Video scraping is just one of many new tricks possible when the latest major language models (LLMs), such as Google's Gemini and GPT-4o, are actually 'multimodal' models, allowing audio, video, image and text input to make. These models translate all multimedia input into tokens (chunks of data), which they use to make predictions about which tokens should be next in a sequence.

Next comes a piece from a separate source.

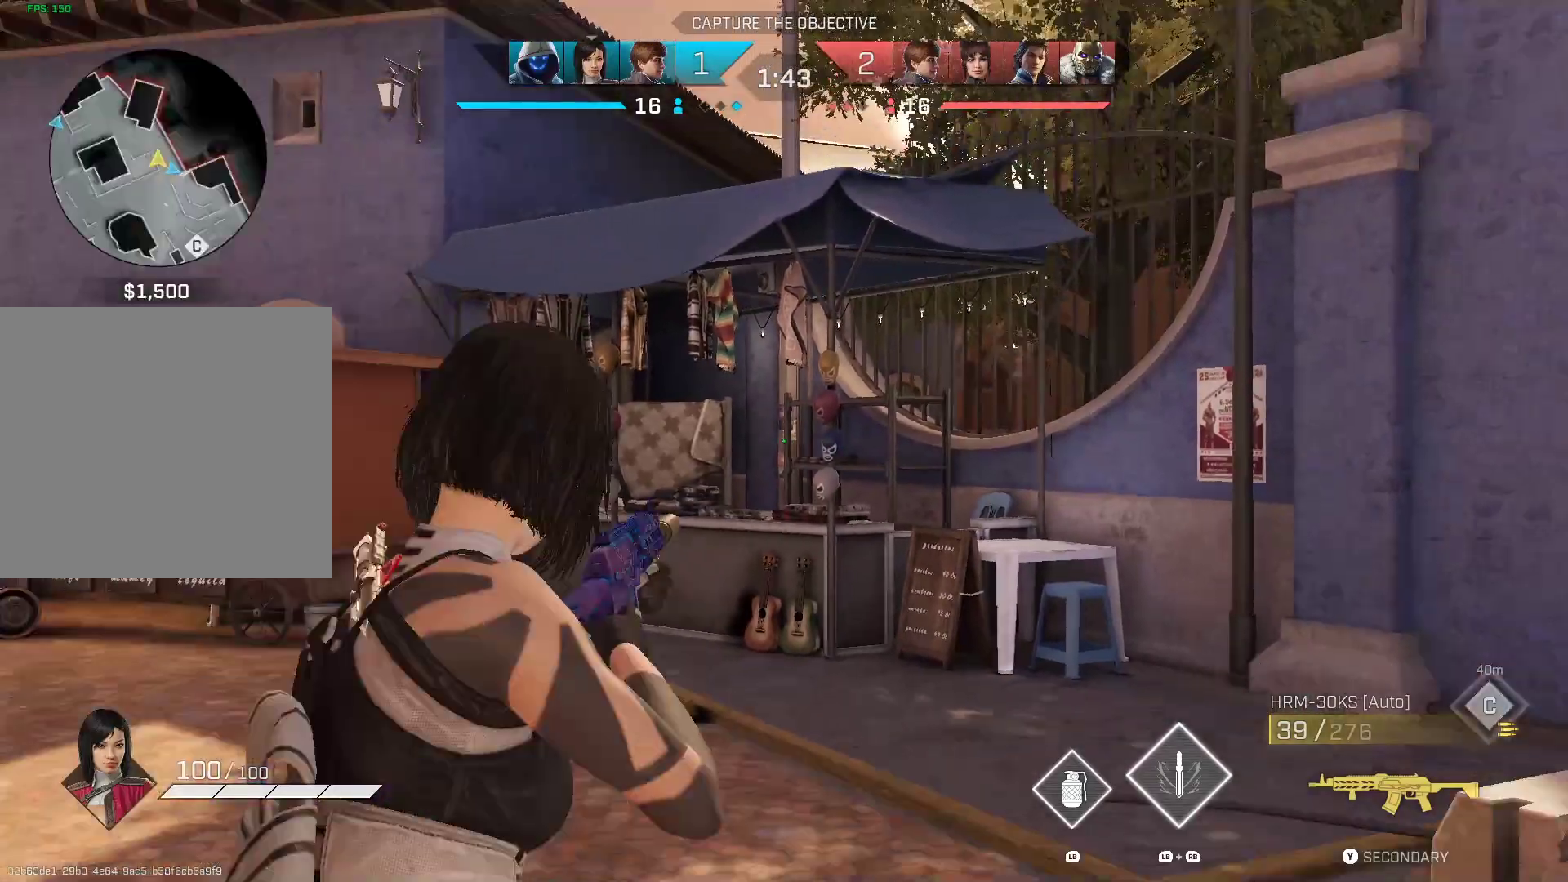
{"dt_ms": 500, "buttons": [], "left_stick": "center", "right_stick": "right", "events": [[283, "right_stick", "right"]]}
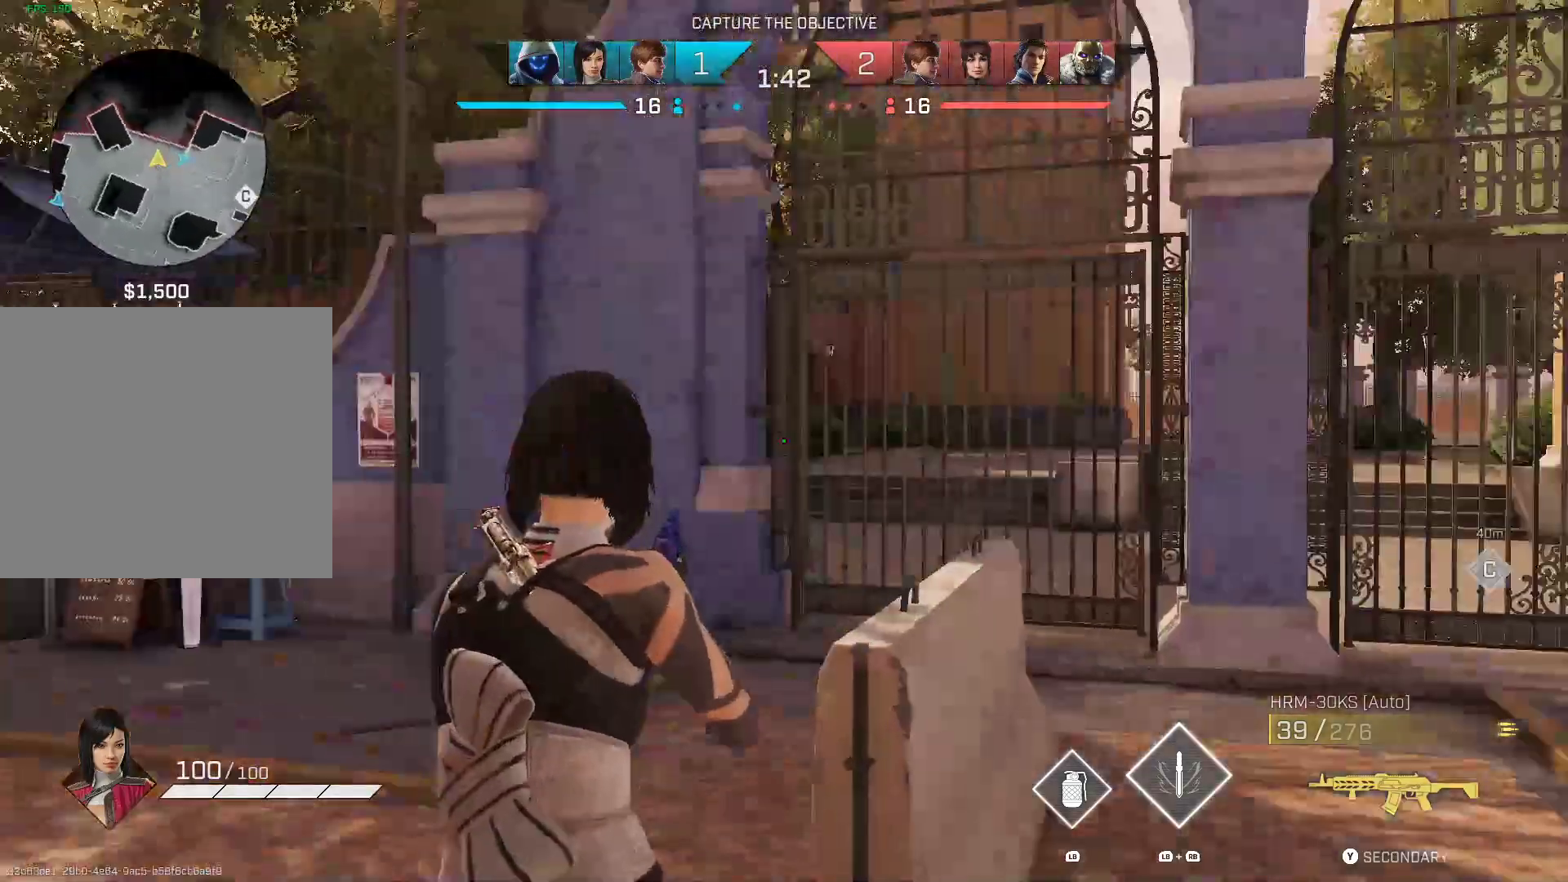
{"dt_ms": 500, "buttons": [], "left_stick": "center", "right_stick": "center", "events": [[467, "right_stick", "center"]]}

A term like “token forecast model” (TPM) may be more accurate than “LLM” these days for AI models with multimodal inputs and outputs, but a common alternative term hasn't really taken off yet. But whatever you call it, having an AI model that can process video input has interesting implications, both good and potentially bad.
Breaking input barriers
Willison is far from the first person to input video into AI models to achieve interesting results (more on that below, and here's a 2015 paper using the term “video scraping”), but once Gemini launched its video input capability , started experimenting with it seriously.
In February, Willison demonstrated another early use of AI video scraping on his blog, where he created a seven-second video of the books on his bookshelves and then had Gemini 1.5 Pro extract all the book titles he saw in the video and include them in the video put. in a structured or organized list.
Converting unstructured data to structured data is important to Willison, because he is also a data journalist. Willison has created tools for data journalists in the past, such as the Datasette project, which allows anyone to publish data as an interactive website.
To the frustration of any data journalist, some data sources prove resistant to scraping (the capturing of data for analysis) because of the way the data is formatted, stored or presented. In these cases, Willison is pleased with the capabilities of AI video scraping as it bypasses these traditional barriers to data extraction.